══ Material to process ══

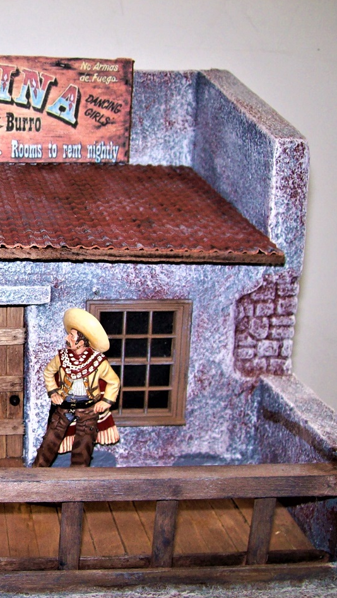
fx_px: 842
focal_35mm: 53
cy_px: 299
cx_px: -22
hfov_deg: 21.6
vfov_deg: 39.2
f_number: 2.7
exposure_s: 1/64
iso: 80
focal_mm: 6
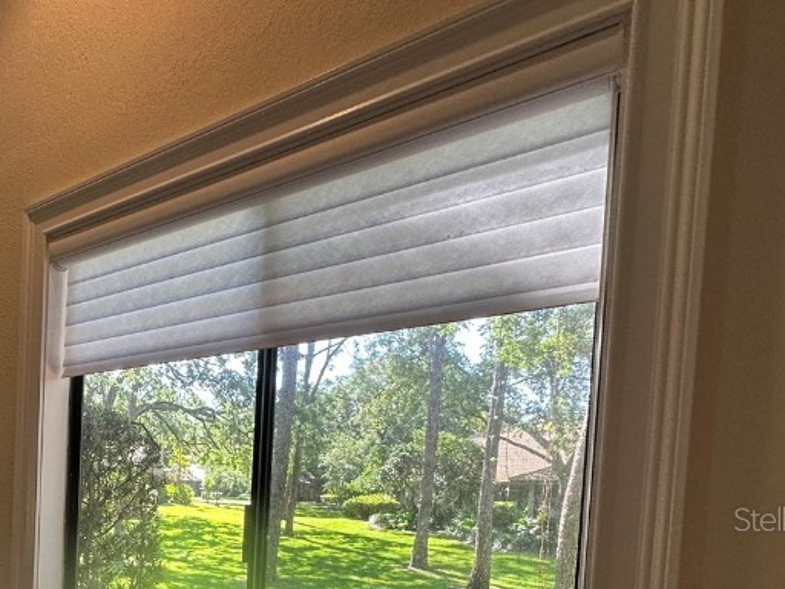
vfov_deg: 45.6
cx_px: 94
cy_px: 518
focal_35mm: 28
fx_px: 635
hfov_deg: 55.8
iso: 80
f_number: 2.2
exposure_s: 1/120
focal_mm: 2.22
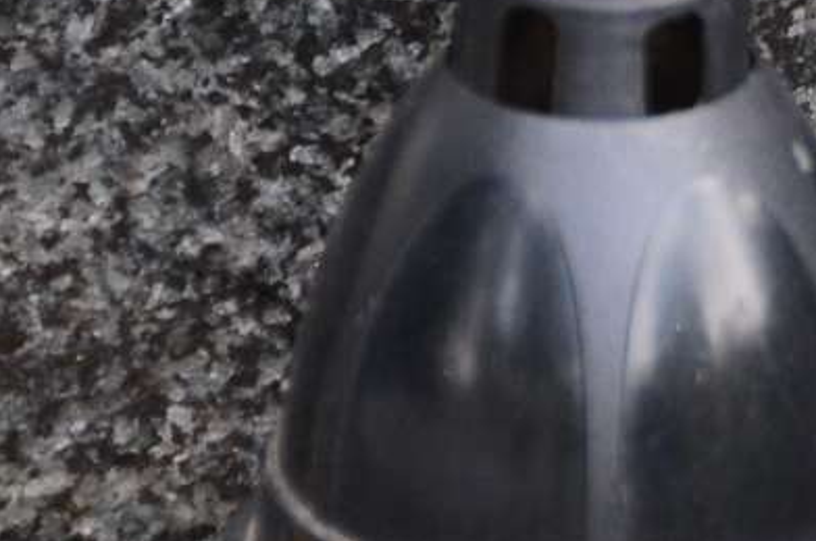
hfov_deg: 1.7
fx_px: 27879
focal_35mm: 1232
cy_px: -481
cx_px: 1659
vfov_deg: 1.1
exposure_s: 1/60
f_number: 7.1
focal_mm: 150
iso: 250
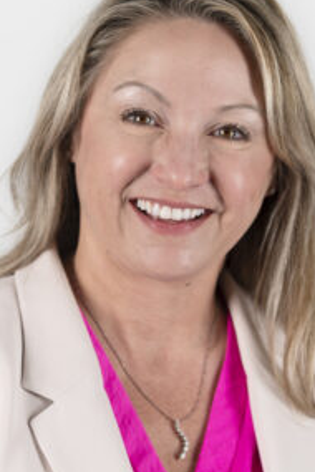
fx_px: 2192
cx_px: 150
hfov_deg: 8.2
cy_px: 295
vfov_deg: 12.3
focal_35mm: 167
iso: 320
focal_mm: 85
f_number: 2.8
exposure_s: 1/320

═══
══ Material to process ══

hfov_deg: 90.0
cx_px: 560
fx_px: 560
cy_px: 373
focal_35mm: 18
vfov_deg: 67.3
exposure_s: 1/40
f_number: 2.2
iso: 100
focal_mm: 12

═══
══ Material to process ══

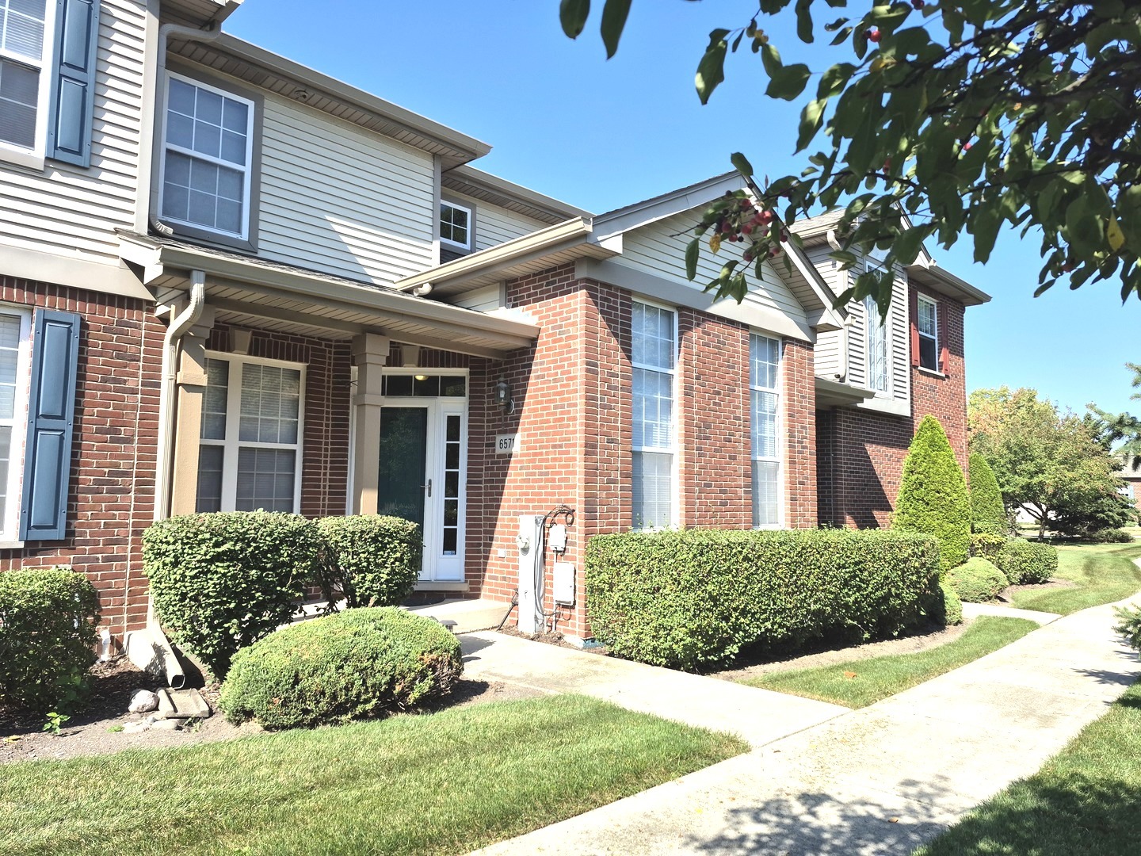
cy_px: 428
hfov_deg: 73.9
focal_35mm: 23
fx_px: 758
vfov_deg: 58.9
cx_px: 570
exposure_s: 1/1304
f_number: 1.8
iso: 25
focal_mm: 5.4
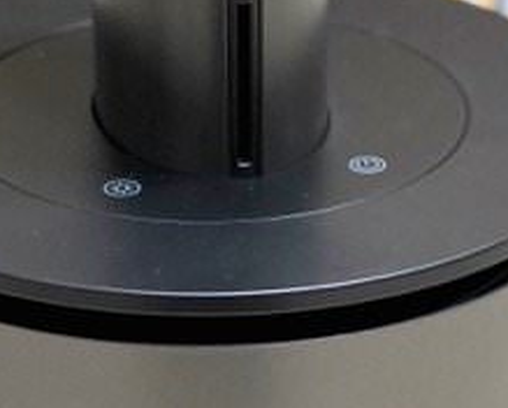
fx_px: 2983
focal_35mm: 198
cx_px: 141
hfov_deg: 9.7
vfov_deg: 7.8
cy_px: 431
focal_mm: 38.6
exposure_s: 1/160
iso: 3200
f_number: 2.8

═══

Transcribe only the lines above that start at the line containing "focal_35mm: 53" and end at the line containing "exposure_s: 1/320". Omit pictures.

focal_35mm: 53
cy_px: 299
cx_px: -22
hfov_deg: 21.6
vfov_deg: 39.2
f_number: 2.7
exposure_s: 1/64
iso: 80
focal_mm: 6
vfov_deg: 45.6
cx_px: 94
cy_px: 518
focal_35mm: 28
fx_px: 635
hfov_deg: 55.8
iso: 80
f_number: 2.2
exposure_s: 1/120
focal_mm: 2.22
hfov_deg: 1.7
fx_px: 27879
focal_35mm: 1232
cy_px: -481
cx_px: 1659
vfov_deg: 1.1
exposure_s: 1/60
f_number: 7.1
focal_mm: 150
iso: 250
fx_px: 2192
cx_px: 150
hfov_deg: 8.2
cy_px: 295
vfov_deg: 12.3
focal_35mm: 167
iso: 320
focal_mm: 85
f_number: 2.8
exposure_s: 1/320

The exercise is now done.